Le Tribunal administratif de Melun a été saisi par M. A... d’un recours en excès de pouvoir contre un titre de perception de 11 291,23 euros émis par l’académie de Créteil. Le requérant invoquait un vice de forme, un défaut de motivation, la prescription et l’inexistence de la créance. En défense, le recteur de l’académie a produit une décision de retrait du titre de perception contesté, intervenue le 30 août 2024. Constatant que ce retrait rendait le litige sans objet, le tribunal a prononcé un non-lieu à statuer sur l’ensemble des conclusions de la requête, sur le fondement de l’article R. 222-1 du code de justice administrative.
Texte intégral
Vu la procédure suivante :
Par une requête enregistrée le 15 septembre 2022, M. B... A..., représenté par Me Maujeul, demande au tribunal :
1°) d’annuler le titre de perception n° 094000 006 053 094 485571 2021 0009373 du 20 octobre 2021, notifié le 3 décembre 2021, portant sur la somme de 11 291,23 euros, ensemble, la décision implicite de rejet de son recours gracieux ;
2°) de prononcer la décharge de la somme de 11 291, 23 euros ;
3°) de mettre à la charge de l’Etat une somme de 3 000 euros au titre de l’article L. 761-1 du code de justice administrative.
Il soutient que :
la décision contestée est entachée d’un vice de forme, dès lors qu’elle ne comporte pas la signature du comptable public ;
elle est entachée d’insuffisance de motivation, dès lors que les modalités de calcul de sa dette ne sont pas suffisamment précises ;
la créance antérieure au 3 décembre 2019 est prescrite ;
la créance est inexistante.
Par un mémoire en défense, enregistré le 25 septembre 2024, le recteur de l’académie de Créteil conclut au non-lieu à statuer sur la requête.
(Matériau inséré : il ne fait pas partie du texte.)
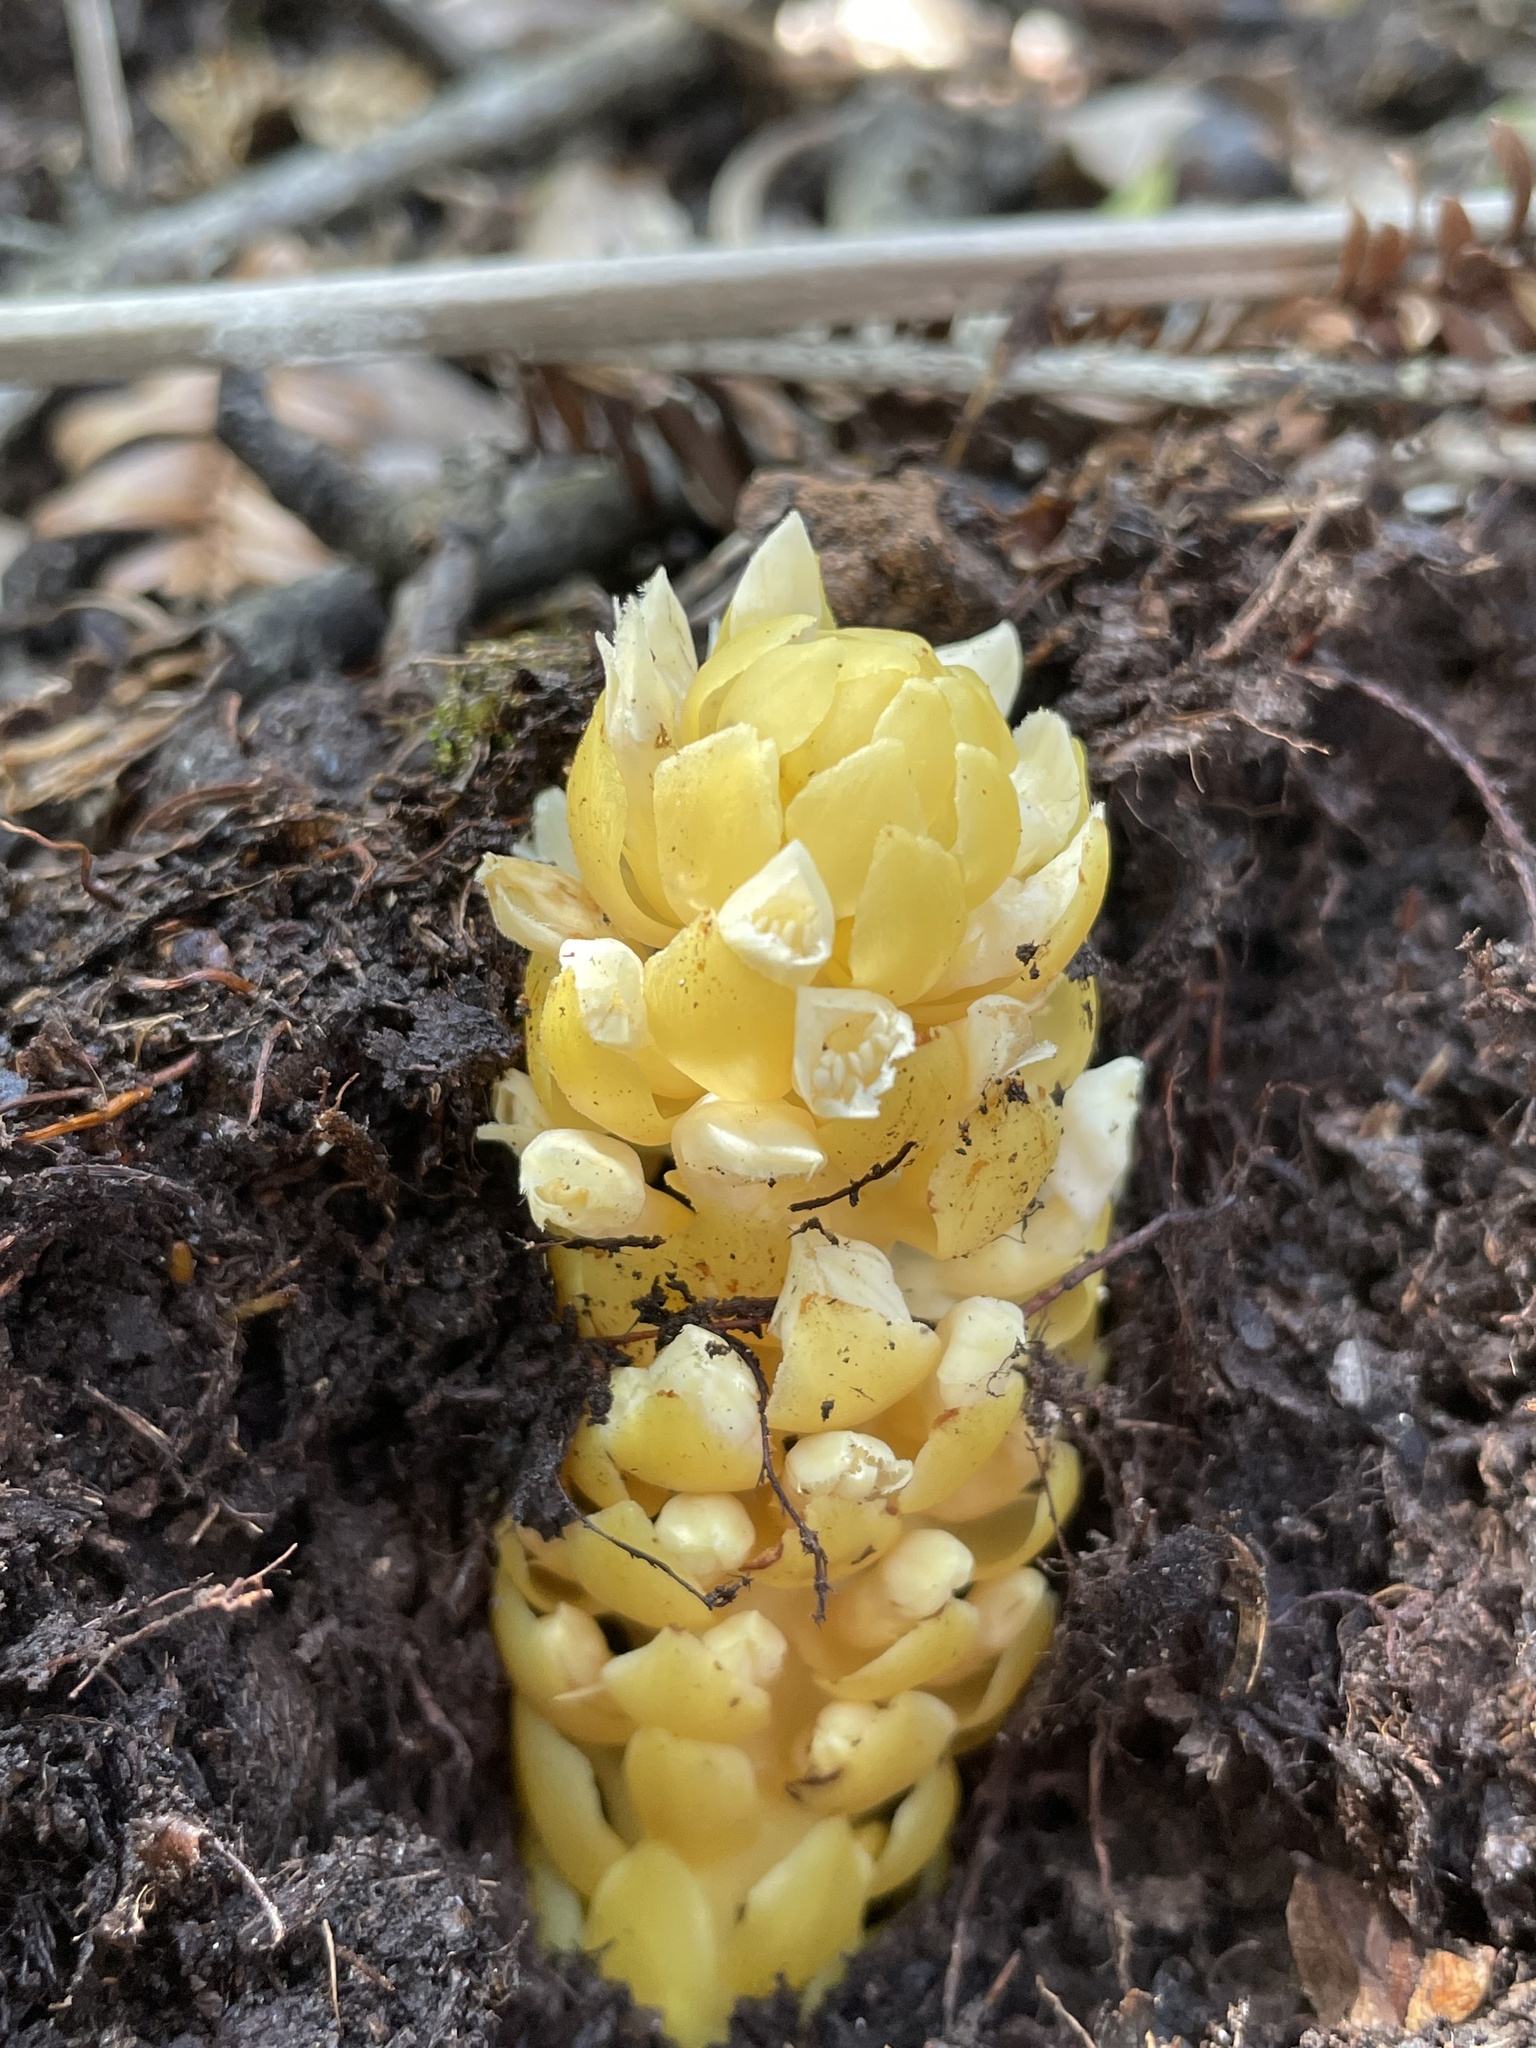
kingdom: Plantae
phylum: Tracheophyta
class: Magnoliopsida
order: Lamiales
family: Orobanchaceae
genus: Kopsiopsis
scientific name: Kopsiopsis hookeri
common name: Hooker's groundcone
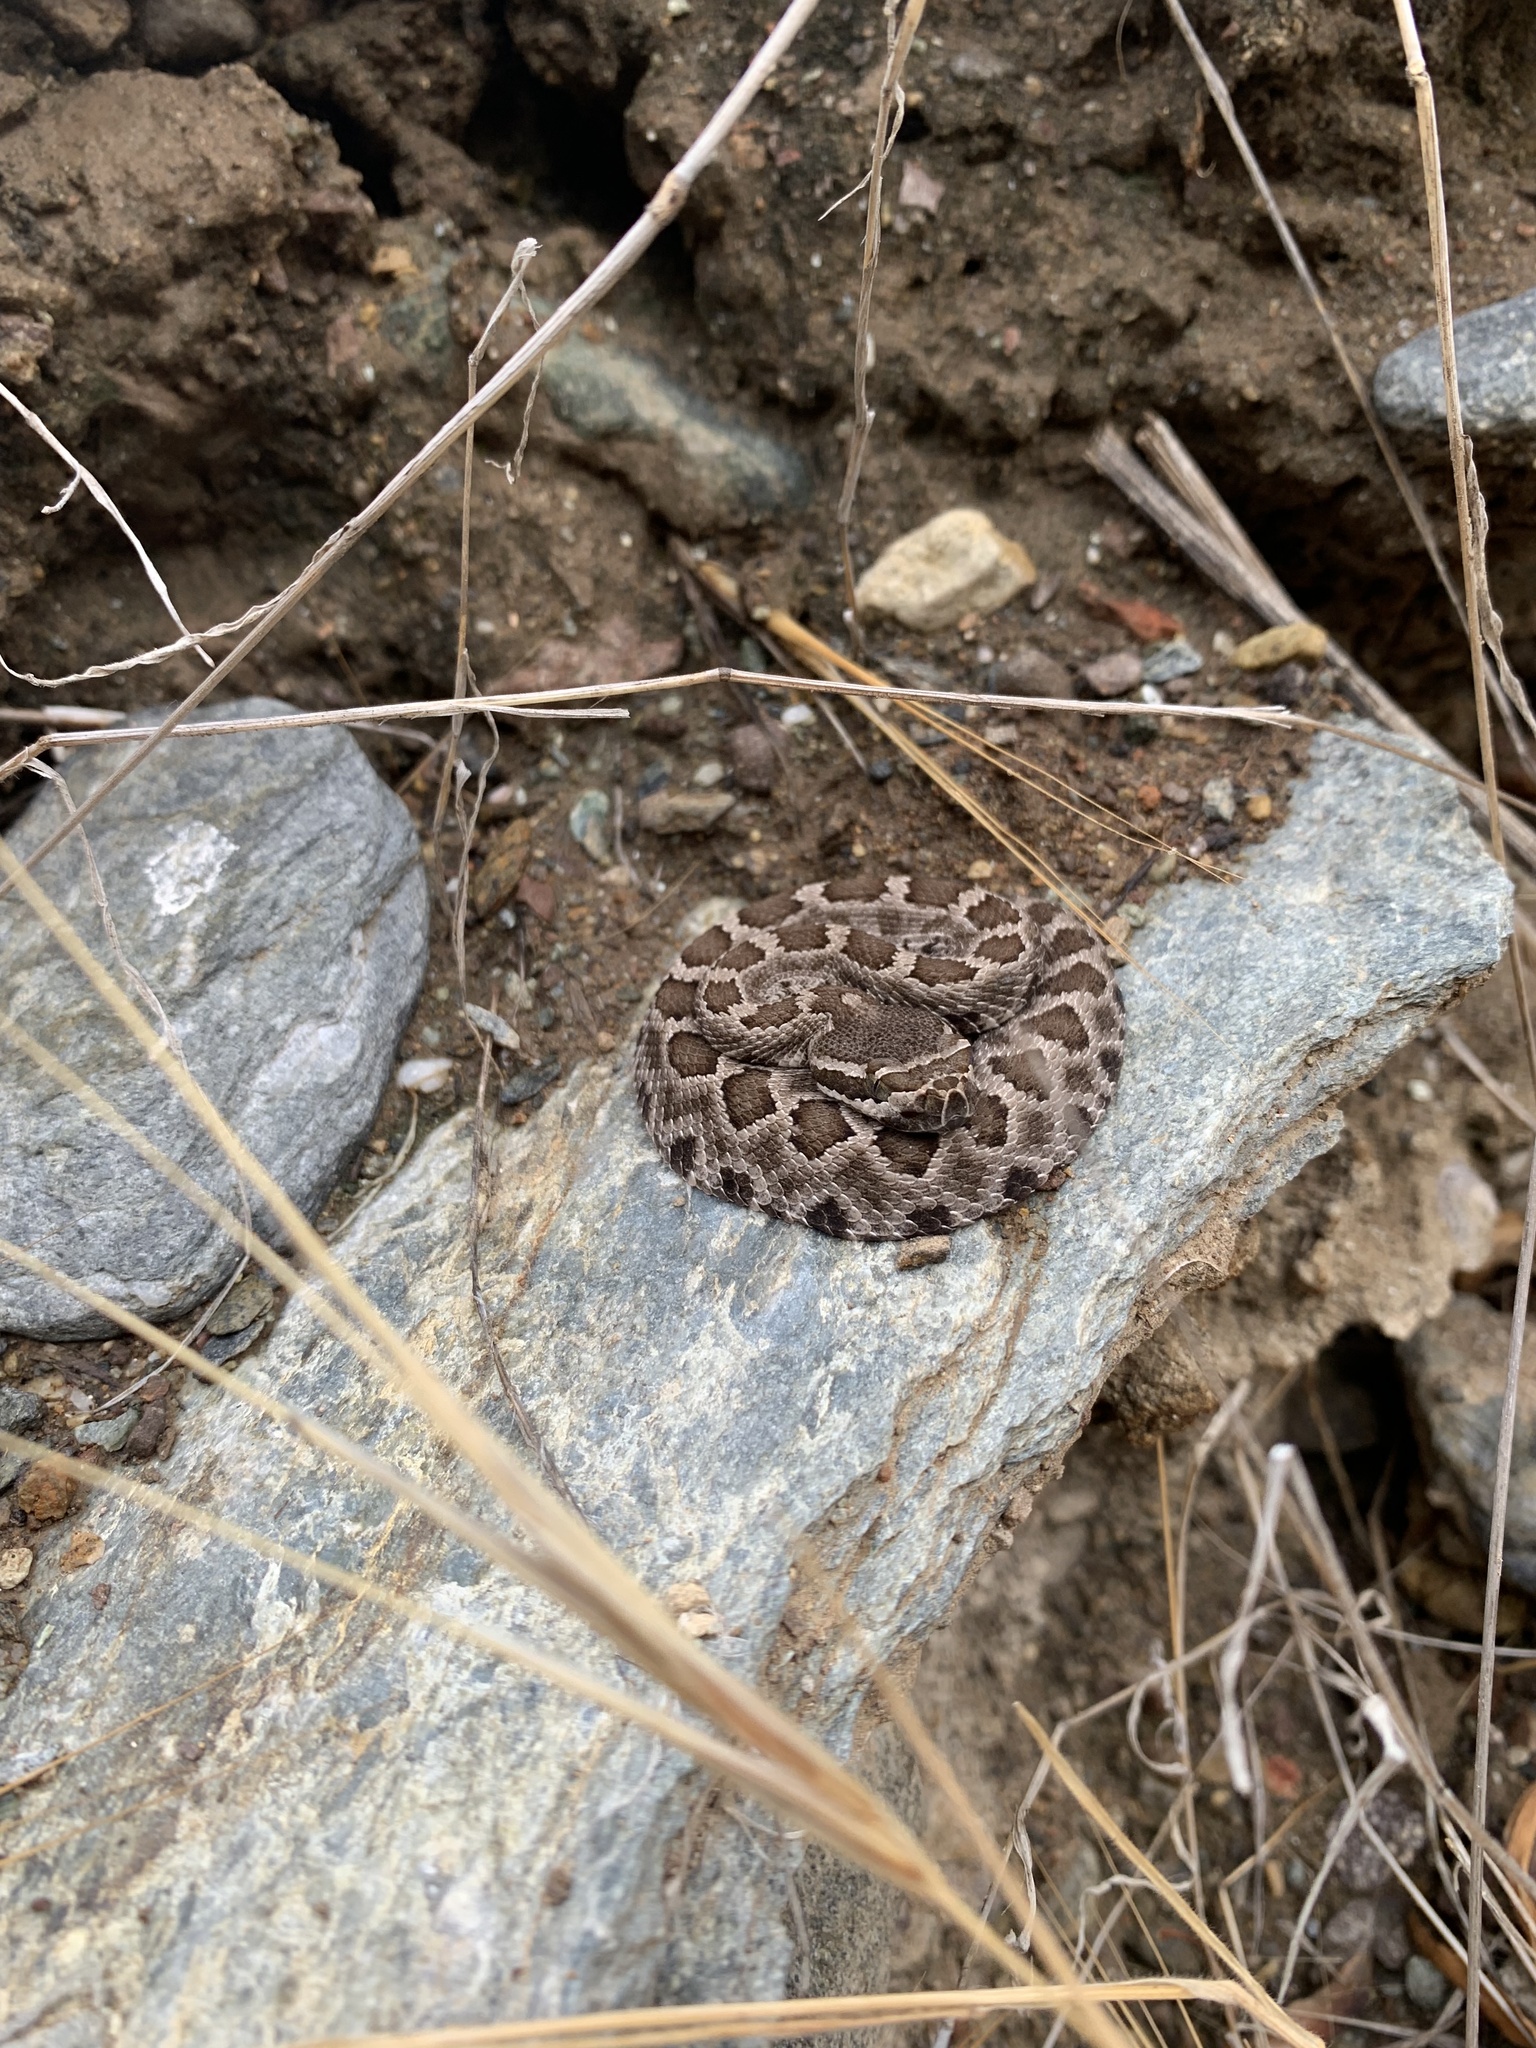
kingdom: Animalia
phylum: Chordata
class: Squamata
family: Viperidae
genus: Crotalus
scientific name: Crotalus oreganus
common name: Abyssus
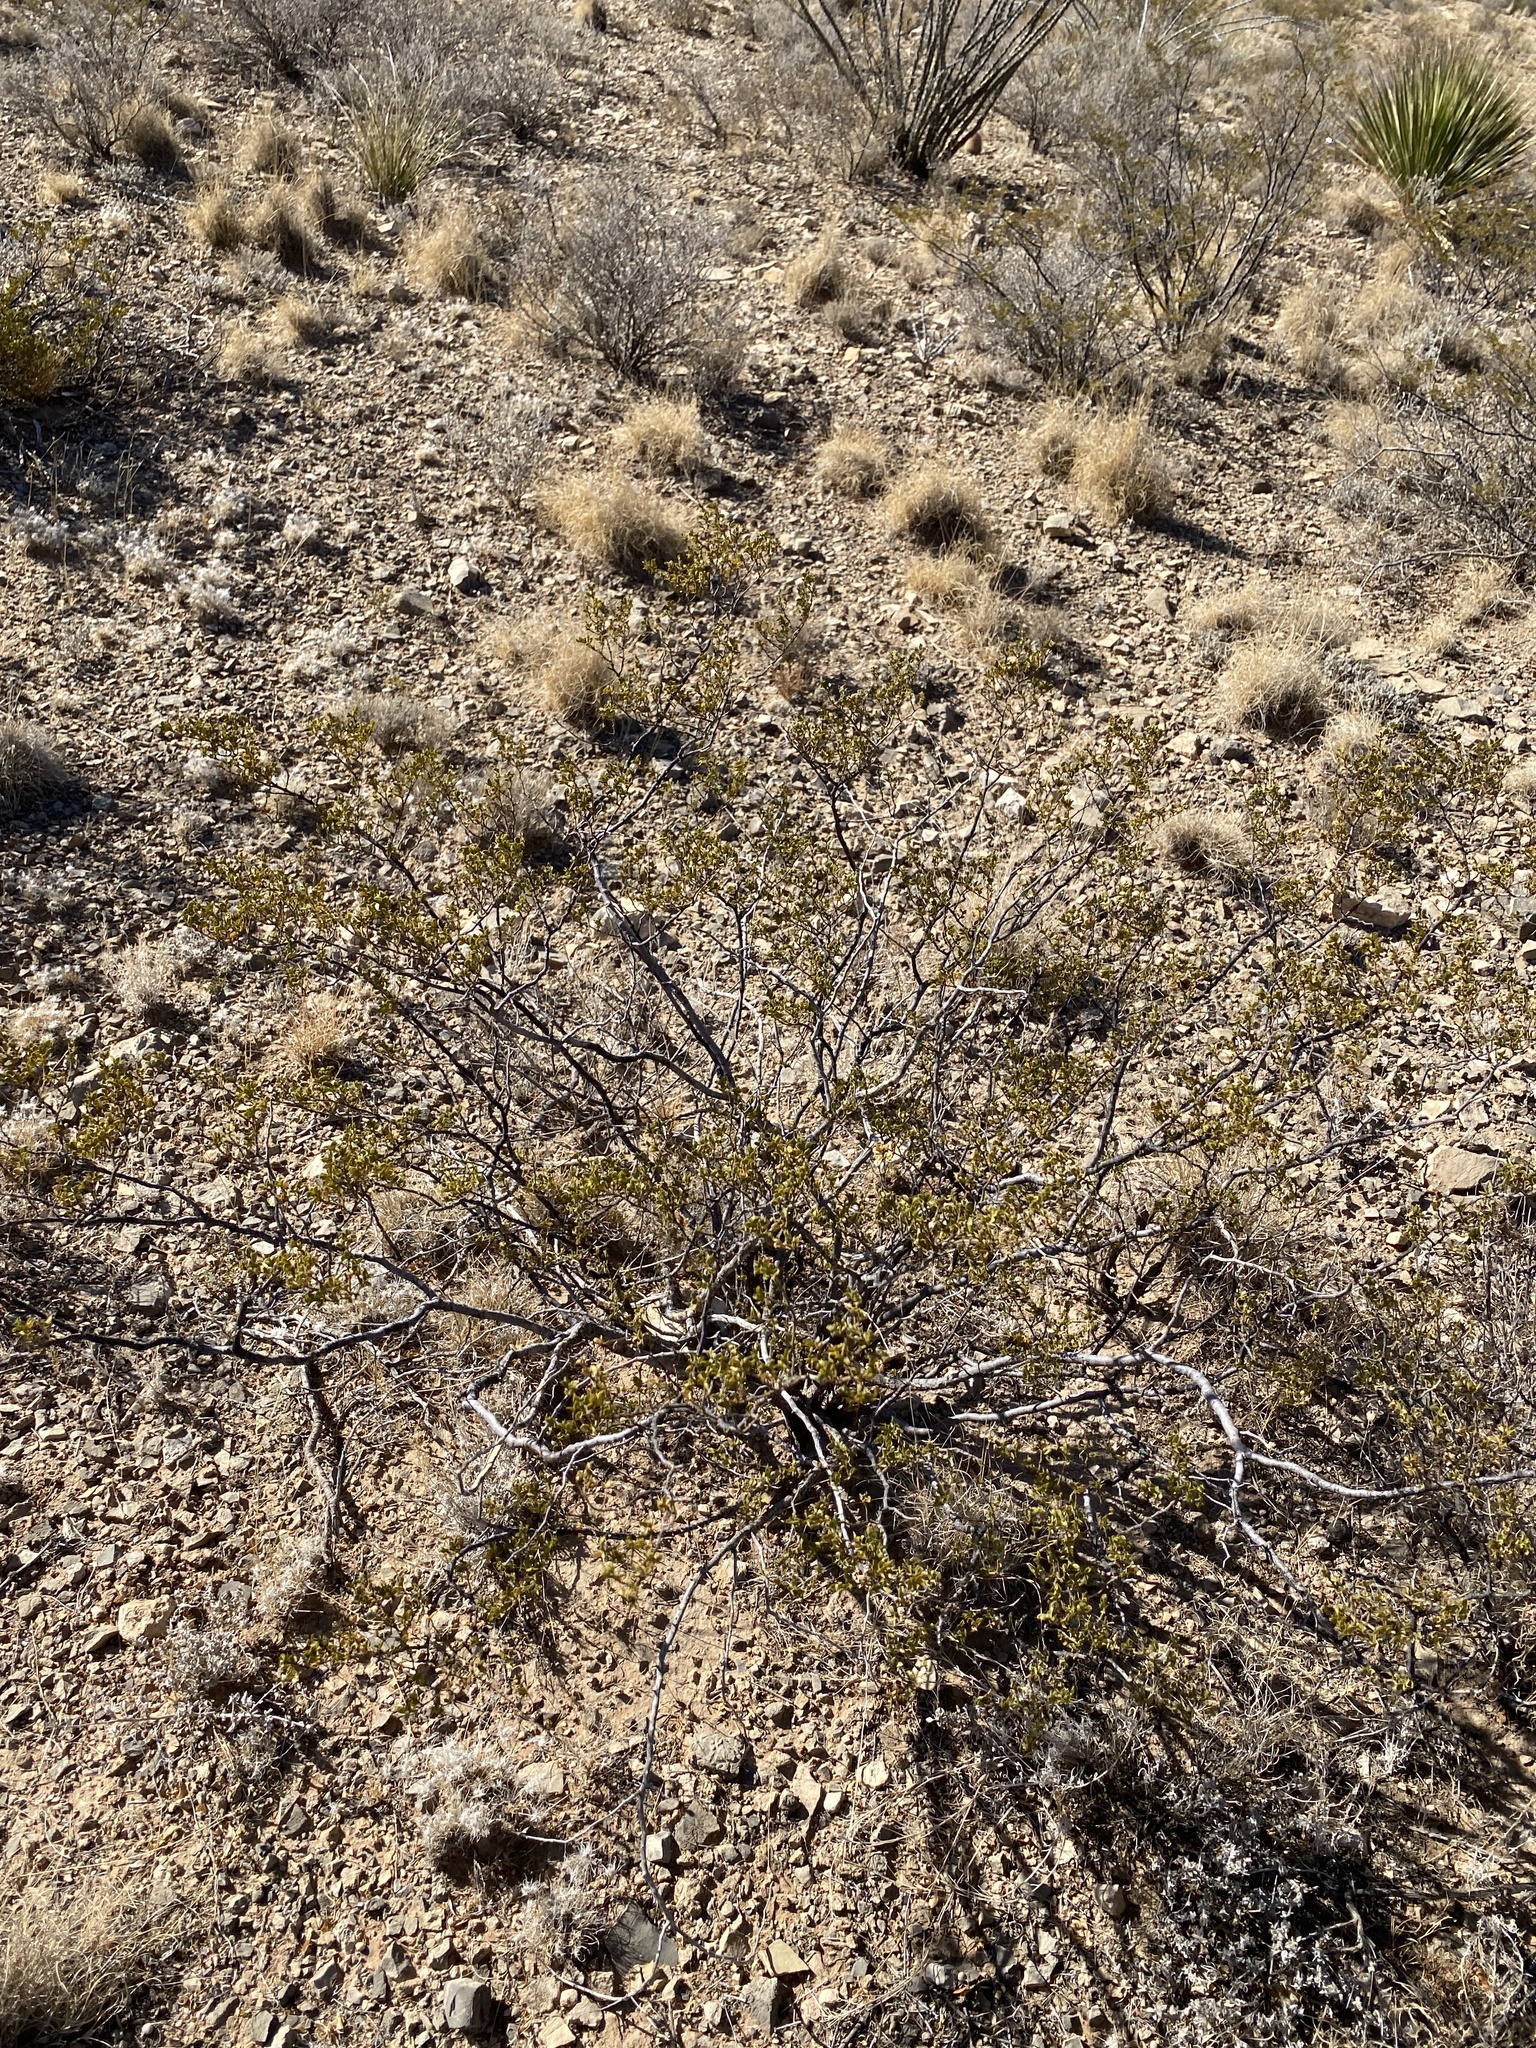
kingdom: Plantae
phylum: Tracheophyta
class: Magnoliopsida
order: Zygophyllales
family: Zygophyllaceae
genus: Larrea
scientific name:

Vu les autres pièces du dossier.
Vu le code de justice administrative.
La présidente du tribunal a donné délégation à M. Dewailly, vice-président pour signer les ordonnances prises en application de l’article R. 222-1 du code de justice administrative.
Considérant ce qui suit :
1. Aux termes de l'article R. 222-1 du code de justice administrative : « Les présidents de tribunal administratif (…), les premiers vice-présidents des tribunaux (…), le vice-président du tribunal administratif de Paris, les présidents de formation de jugement des tribunaux (…) et les magistrats ayant une ancienneté minimale de deux ans et ayant atteint au moins le grade de premier conseiller désignés à cet effet par le président de leur juridiction peuvent, par ordonnance : (…) / 3( Constater qu’il n’y a pas lieu de statuer sur une requête ; (...) / 5° Statuer sur les requêtes qui ne présentent plus à juger de questions autres que la condamnation prévue à l’article L. 761-1 ou la charge des dépens (…) ».
2. Il ressort des pièces du dossier que la rectrice de l’académie de Créteil a procédé, par une décision du 30 août 2024, au retrait du titre de perception contesté. Par suite, la requête de M. A... est devenue sans objet. Il n’y a, dès lors, plus lieu d’y statuer.
O R D O N N E :
Article 1er : Il n’y a plus lieu de statuer sur les conclusions de la requête de M. A....
Article 2 : La présente ordonnance sera notifiée à M. B... A... et au recteur de l’académie de Créteil.
Fait à Melun, le 6 janvier 2026.
Le président de la 6ème chambre
S. DEWAILLY
La République mande et ordonne au ministre de l’éducation nationale en ce qui le concerne ou à tous commissaires de justice à ce requis en ce qui concerne les voies de droit commun contre les parties privées, de pourvoir à l’exécution de la présente décision.